▶ TASK INSTRUCTIONS:
Arrange every line of the listing as a JSON list of strings, with one string per line and no entries for blank lines.

▶ Data extracted from a collection:
=== Section Start ===
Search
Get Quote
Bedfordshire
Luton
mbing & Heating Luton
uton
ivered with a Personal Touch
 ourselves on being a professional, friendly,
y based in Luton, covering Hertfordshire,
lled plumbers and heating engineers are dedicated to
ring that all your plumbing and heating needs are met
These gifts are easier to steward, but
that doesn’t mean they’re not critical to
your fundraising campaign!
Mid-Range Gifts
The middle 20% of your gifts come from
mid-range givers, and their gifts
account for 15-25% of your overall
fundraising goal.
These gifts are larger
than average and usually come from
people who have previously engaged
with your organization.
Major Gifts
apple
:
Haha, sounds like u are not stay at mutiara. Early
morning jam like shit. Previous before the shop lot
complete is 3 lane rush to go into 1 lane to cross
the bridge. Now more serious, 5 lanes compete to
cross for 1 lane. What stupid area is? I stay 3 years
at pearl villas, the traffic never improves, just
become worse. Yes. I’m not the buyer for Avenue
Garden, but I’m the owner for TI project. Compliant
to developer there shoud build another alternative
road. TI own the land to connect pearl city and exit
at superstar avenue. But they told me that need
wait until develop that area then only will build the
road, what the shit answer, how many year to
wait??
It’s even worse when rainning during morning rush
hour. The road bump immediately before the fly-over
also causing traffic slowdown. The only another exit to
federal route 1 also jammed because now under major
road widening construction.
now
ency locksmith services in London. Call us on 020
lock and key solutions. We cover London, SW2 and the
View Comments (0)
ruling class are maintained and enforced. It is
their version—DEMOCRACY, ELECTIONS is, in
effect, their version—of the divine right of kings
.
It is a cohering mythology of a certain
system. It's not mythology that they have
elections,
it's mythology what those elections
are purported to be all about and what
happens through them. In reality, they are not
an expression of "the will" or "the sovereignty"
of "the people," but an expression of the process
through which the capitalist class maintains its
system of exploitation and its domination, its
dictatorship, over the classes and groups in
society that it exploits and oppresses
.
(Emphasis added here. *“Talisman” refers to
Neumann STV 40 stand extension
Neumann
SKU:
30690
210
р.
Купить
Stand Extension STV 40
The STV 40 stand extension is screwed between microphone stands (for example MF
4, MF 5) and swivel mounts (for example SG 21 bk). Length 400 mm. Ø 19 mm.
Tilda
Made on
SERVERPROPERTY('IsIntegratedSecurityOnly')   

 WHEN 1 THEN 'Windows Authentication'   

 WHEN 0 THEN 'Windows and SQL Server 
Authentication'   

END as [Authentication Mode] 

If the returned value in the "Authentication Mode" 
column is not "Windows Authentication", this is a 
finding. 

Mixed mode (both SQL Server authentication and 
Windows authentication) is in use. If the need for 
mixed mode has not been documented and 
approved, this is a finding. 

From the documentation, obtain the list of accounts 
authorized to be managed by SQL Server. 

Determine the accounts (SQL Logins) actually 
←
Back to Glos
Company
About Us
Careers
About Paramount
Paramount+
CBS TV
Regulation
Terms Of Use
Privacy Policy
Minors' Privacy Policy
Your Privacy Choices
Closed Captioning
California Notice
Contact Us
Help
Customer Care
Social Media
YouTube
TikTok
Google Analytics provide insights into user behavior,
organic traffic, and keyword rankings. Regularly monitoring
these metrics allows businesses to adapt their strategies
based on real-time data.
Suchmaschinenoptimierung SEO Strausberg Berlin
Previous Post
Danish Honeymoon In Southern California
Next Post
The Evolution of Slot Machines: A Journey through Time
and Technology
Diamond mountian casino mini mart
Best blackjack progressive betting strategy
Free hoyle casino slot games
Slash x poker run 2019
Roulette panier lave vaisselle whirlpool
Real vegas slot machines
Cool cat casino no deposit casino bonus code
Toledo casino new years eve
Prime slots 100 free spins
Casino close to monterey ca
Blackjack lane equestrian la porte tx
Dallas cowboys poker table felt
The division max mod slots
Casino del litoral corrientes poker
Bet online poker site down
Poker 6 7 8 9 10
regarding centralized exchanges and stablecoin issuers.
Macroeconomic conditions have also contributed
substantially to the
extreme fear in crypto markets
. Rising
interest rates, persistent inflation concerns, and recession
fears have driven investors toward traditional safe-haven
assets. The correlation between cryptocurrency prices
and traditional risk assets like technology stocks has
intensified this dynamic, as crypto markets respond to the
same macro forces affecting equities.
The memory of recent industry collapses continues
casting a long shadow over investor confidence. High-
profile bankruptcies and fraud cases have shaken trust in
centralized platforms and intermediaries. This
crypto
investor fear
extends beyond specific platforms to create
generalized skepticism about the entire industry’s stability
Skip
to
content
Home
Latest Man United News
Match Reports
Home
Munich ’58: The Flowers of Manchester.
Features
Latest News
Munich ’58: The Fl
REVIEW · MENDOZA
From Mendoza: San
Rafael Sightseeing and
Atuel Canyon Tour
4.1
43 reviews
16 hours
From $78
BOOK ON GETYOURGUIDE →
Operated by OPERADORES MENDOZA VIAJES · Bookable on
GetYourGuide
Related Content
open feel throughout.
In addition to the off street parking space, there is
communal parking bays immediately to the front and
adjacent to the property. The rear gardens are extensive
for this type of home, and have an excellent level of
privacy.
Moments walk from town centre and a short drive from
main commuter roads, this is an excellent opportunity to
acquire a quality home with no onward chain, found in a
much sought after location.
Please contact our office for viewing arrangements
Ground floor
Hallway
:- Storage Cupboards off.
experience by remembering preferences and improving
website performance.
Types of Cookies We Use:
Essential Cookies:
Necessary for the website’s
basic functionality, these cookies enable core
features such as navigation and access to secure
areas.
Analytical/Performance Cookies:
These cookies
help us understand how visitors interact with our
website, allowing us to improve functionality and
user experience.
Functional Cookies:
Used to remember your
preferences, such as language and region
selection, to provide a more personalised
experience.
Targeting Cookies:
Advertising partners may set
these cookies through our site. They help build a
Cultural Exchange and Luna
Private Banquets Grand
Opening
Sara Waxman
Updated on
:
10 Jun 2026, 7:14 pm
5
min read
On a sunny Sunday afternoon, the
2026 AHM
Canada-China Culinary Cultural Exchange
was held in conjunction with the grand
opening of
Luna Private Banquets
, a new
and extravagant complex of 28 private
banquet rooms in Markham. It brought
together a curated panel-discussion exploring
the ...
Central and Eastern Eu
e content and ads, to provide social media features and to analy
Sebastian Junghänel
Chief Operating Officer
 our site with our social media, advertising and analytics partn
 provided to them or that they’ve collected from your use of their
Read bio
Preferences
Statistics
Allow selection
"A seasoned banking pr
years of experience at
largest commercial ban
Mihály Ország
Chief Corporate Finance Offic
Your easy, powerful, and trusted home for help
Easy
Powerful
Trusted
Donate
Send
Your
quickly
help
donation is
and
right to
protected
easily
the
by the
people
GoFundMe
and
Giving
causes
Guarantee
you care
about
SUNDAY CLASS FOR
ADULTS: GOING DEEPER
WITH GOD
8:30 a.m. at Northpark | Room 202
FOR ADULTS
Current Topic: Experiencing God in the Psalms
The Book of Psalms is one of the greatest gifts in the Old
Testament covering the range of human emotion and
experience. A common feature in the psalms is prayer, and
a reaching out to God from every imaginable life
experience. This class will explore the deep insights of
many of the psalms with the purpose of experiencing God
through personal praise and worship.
=== Section End ===
▶ ANSWER SECTION:
[
  "Search",
  "Get Quote",
  "Bedfordshire",
  "Luton",
  "mbing & Heating Luton",
  "uton",
  "ivered with a Personal Touch",
  " ourselves on being a professional, friendly,",
  "y based in Luton, covering Hertfordshire,",
  "lled plumbers and heating engineers are dedicated to",
  "ring that all your plumbing and heating needs are met",
  "These gifts are easier to steward, but",
  "that doesn’t mean they’re not critical to",
  "your fundraising campaign!",
  "Mid-Range Gifts",
  "The middle 20% of your gifts come from",
  "mid-range givers, and their gifts",
  "account for 15-25% of your overall",
  "fundraising goal.",
  "These gifts are larger",
  "than average and usually come from",
  "people who have previously engaged",
  "with your organization.",
  "Major Gifts",
  "apple",
  ":",
  "Haha, sounds like u are not stay at mutiara. Early",
  "morning jam like shit. Previous before the shop lot",
  "complete is 3 lane rush to go into 1 lane to cross",
  "the bridge. Now more serious, 5 lanes compete to",
  "cross for 1 lane. What stupid area is? I stay 3 years",
  "at pearl villas, the traffic never improves, just",
  "become worse. Yes. I’m not the buyer for Avenue",
  "Garden, but I’m the owner for TI project. Compliant",
  "to developer there shoud build another alternative",
  "road. TI own the land to connect pearl city and exit",
  "at superstar avenue. But they told me that need",
  "wait until develop that area then only will build the",
  "road, what the shit answer, how many year to",
  "wait??",
  "It’s even worse when rainning during morning rush",
  "hour. The road bump immediately before the fly-over",
  "also causing traffic slowdown. The only another exit to",
  "federal route 1 also jammed because now under major",
  "road widening construction.",
  "now",
  "ency locksmith services in London. Call us on 020",
  "lock and key solutions. We cover London, SW2 and the",
  "View Comments (0)",
  "ruling class are maintained and enforced. It is",
  "their version—DEMOCRACY, ELECTIONS is, in",
  "effect, their version—of the divine right of kings",
  ".",
  "It is a cohering mythology of a certain",
  "system. It's not mythology that they have",
  "elections,",
  "it's mythology what those elections",
  "are purported to be all about and what",
  "happens through them. In reality, they are not",
  "an expression of \"the will\" or \"the sovereignty\"",
  "of \"the people,\" but an expression of the process",
  "through which the capitalist class maintains its",
  "system of exploitation and its domination, its",
  "dictatorship, over the classes and groups in",
  "society that it exploits and oppresses",
  ".",
  "(Emphasis added here. *“Talisman” refers to",
  "Neumann STV 40 stand extension",
  "Neumann",
  "SKU:",
  "30690",
  "210",
  "р.",
  "Купить",
  "Stand Extension STV 40",
  "The STV 40 stand extension is screwed between microphone stands (for example MF",
  "4, MF 5) and swivel mounts (for example SG 21 bk). Length 400 mm. Ø 19 mm.",
  "Tilda",
  "Made on",
  "SERVERPROPERTY('IsIntegratedSecurityOnly')   ",
  " WHEN 1 THEN 'Windows Authentication'   ",
  " WHEN 0 THEN 'Windows and SQL Server ",
  "Authentication'   ",
  "END as [Authentication Mode] ",
  "If the returned value in the \"Authentication Mode\" ",
  "column is not \"Windows Authentication\", this is a ",
  "finding. ",
  "Mixed mode (both SQL Server authentication and ",
  "Windows authentication) is in use. If the need for ",
  "mixed mode has not been documented and ",
  "approved, this is a finding. ",
  "From the documentation, obtain the list of accounts ",
  "authorized to be managed by SQL Server. ",
  "Determine the accounts (SQL Logins) actually ",
  "←",
  "Back to Glos",
  "Company",
  "About Us",
  "Careers",
  "About Paramount",
  "Paramount+",
  "CBS TV",
  "Regulation",
  "Terms Of Use",
  "Privacy Policy",
  "Minors' Privacy Policy",
  "Your Privacy Choices",
  "Closed Captioning",
  "California Notice",
  "Contact Us",
  "Help",
  "Customer Care",
  "Social Media",
  "YouTube",
  "TikTok",
  "Google Analytics provide insights into user behavior,",
  "organic traffic, and keyword rankings. Regularly monitoring",
  "these metrics allows businesses to adapt their strategies",
  "based on real-time data.",
  "Suchmaschinenoptimierung SEO Strausberg Berlin",
  "Previous Post",
  "Danish Honeymoon In Southern California",
  "Next Post",
  "The Evolution of Slot Machines: A Journey through Time",
  "and Technology",
  "Diamond mountian casino mini mart",
  "Best blackjack progressive betting strategy",
  "Free hoyle casino slot games",
  "Slash x poker run 2019",
  "Roulette panier lave vaisselle whirlpool",
  "Real vegas slot machines",
  "Cool cat casino no deposit casino bonus code",
  "Toledo casino new years eve",
  "Prime slots 100 free spins",
  "Casino close to monterey ca",
  "Blackjack lane equestrian la porte tx",
  "Dallas cowboys poker table felt",
  "The division max mod slots",
  "Casino del litoral corrientes poker",
  "Bet online poker site down",
  "Poker 6 7 8 9 10",
  "regarding centralized exchanges and stablecoin issuers.",
  "Macroeconomic conditions have also contributed",
  "substantially to the",
  "extreme fear in crypto markets",
  ". Rising",
  "interest rates, persistent inflation concerns, and recession",
  "fears have driven investors toward traditional safe-haven",
  "assets. The correlation between cryptocurrency prices",
  "and traditional risk assets like technology stocks has",
  "intensified this dynamic, as crypto markets respond to the",
  "same macro forces affecting equities.",
  "The memory of recent industry collapses continues",
  "casting a long shadow over investor confidence. High-",
  "profile bankruptcies and fraud cases have shaken trust in",
  "centralized platforms and intermediaries. This",
  "crypto",
  "investor fear",
  "extends beyond specific platforms to create",
  "generalized skepticism about the entire industry’s stability",
  "Skip",
  "to",
  "content",
  "Home",
  "Latest Man United News",
  "Match Reports",
  "Home",
  "Munich ’58: The Flowers of Manchester.",
  "Features",
  "Latest News",
  "Munich ’58: The Fl",
  "REVIEW · MENDOZA",
  "From Mendoza: San",
  "Rafael Sightseeing and",
  "Atuel Canyon Tour",
  "4.1",
  "43 reviews",
  "16 hours",
  "From $78",
  "BOOK ON GETYOURGUIDE →",
  "Operated by OPERADORES MENDOZA VIAJES · Bookable on",
  "GetYourGuide",
  "Related Content",
  "open feel throughout.",
  "In addition to the off street parking space, there is",
  "communal parking bays immediately to the front and",
  "adjacent to the property. The rear gardens are extensive",
  "for this type of home, and have an excellent level of",
  "privacy.",
  "Moments walk from town centre and a short drive from",
  "main commuter roads, this is an excellent opportunity to",
  "acquire a quality home with no onward chain, found in a",
  "much sought after location.",
  "Please contact our office for viewing arrangements",
  "Ground floor",
  "Hallway",
  ":- Storage Cupboards off.",
  "experience by remembering preferences and improving",
  "website performance.",
  "Types of Cookies We Use:",
  "Essential Cookies:",
  "Necessary for the website’s",
  "basic functionality, these cookies enable core",
  "features such as navigation and access to secure",
  "areas.",
  "Analytical/Performance Cookies:",
  "These cookies",
  "help us understand how visitors interact with our",
  "website, allowing us to improve functionality and",
  "user experience.",
  "Functional Cookies:",
  "Used to remember your",
  "preferences, such as language and region",
  "selection, to provide a more personalised",
  "experience.",
  "Targeting Cookies:",
  "Advertising partners may set",
  "these cookies through our site. They help build a",
  "Cultural Exchange and Luna",
  "Private Banquets Grand",
  "Opening",
  "Sara Waxman",
  "Updated on",
  ":",
  "10 Jun 2026, 7:14 pm",
  "5",
  "min read",
  "On a sunny Sunday afternoon, the",
  "2026 AHM",
  "Canada-China Culinary Cultural Exchange",
  "was held in conjunction with the grand",
  "opening of",
  "Luna Private Banquets",
  ", a new",
  "and extravagant complex of 28 private",
  "banquet rooms in Markham. It brought",
  "together a curated panel-discussion exploring",
  "the ...",
  "Central and Eastern Eu",
  "e content and ads, to provide social media features and to analy",
  "Sebastian Junghänel",
  "Chief Operating Officer",
  " our site with our social media, advertising and analytics partn",
  " provided to them or that they’ve collected from your use of their",
  "Read bio",
  "Preferences",
  "Statistics",
  "Allow selection",
  "\"A seasoned banking pr",
  "years of experience at",
  "largest commercial ban",
  "Mihály Ország",
  "Chief Corporate Finance Offic",
  "Your easy, powerful, and trusted home for help",
  "Easy",
  "Powerful",
  "Trusted",
  "Donate",
  "Send",
  "Your",
  "quickly",
  "help",
  "donation is",
  "and",
  "right to",
  "protected",
  "easily",
  "the",
  "by the",
  "people",
  "GoFundMe",
  "and",
  "Giving",
  "causes",
  "Guarantee",
  "you care",
  "about",
  "SUNDAY CLASS FOR",
  "ADULTS: GOING DEEPER",
  "WITH GOD",
  "8:30 a.m. at Northpark | Room 202",
  "FOR ADULTS",
  "Current Topic: Experiencing God in the Psalms",
  "The Book of Psalms is one of the greatest gifts in the Old",
  "Testament covering the range of human emotion and",
  "experience. A common feature in the psalms is prayer, and",
  "a reaching out to God from every imaginable life",
  "experience. This class will explore the deep insights of",
  "many of the psalms with the purpose of experiencing God",
  "through personal praise and worship."
]